Exercise inputs —

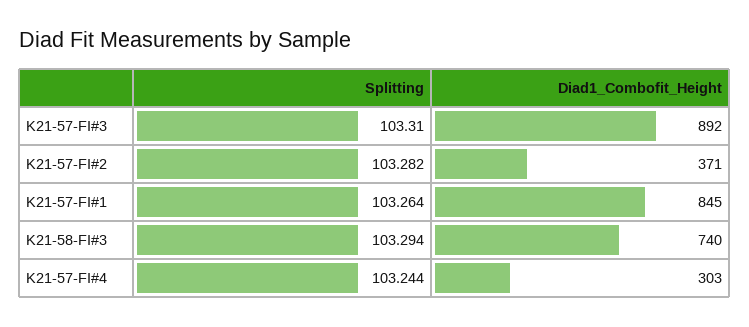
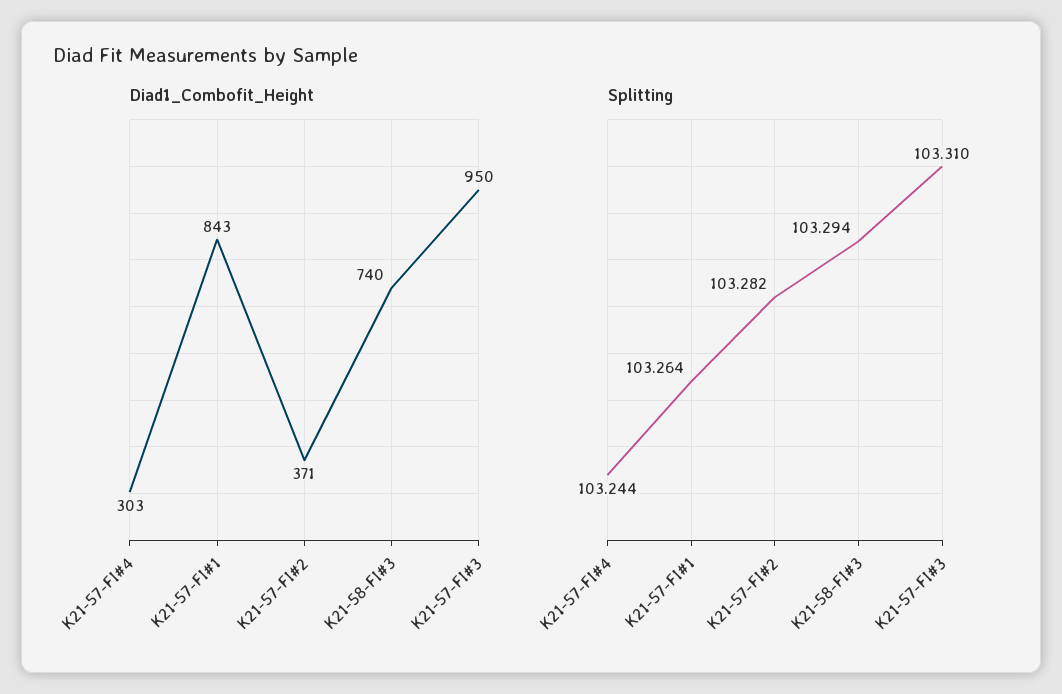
  {
    "Splitting": {
      "K21-57-FI#3": 103.31,
      "K21-57-FI#2": 103.282,
      "K21-57-FI#1": 103.264,
      "K21-58-FI#3": 103.294,
      "K21-57-FI#4": 103.244
    },
    "Diad1_Combofit_Height": {
-     "K21-57-FI#3": 892,
+     "K21-57-FI#3": 950,
      "K21-57-FI#2": 371,
-     "K21-57-FI#1": 845,
+     "K21-57-FI#1": 843,
      "K21-58-FI#3": 740,
      "K21-57-FI#4": 303
    }
  }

Problem — Set down every entry above without alteration, but print no images.

Written answer —
  {
    "Splitting": {
      "K21-57-FI#3": 103.31,
      "K21-57-FI#2": 103.282,
      "K21-57-FI#1": 103.264,
      "K21-58-FI#3": 103.294,
      "K21-57-FI#4": 103.244
    },
    "Diad1_Combofit_Height": {
-     "K21-57-FI#3": 892,
+     "K21-57-FI#3": 950,
      "K21-57-FI#2": 371,
-     "K21-57-FI#1": 845,
+     "K21-57-FI#1": 843,
      "K21-58-FI#3": 740,
      "K21-57-FI#4": 303
    }
  }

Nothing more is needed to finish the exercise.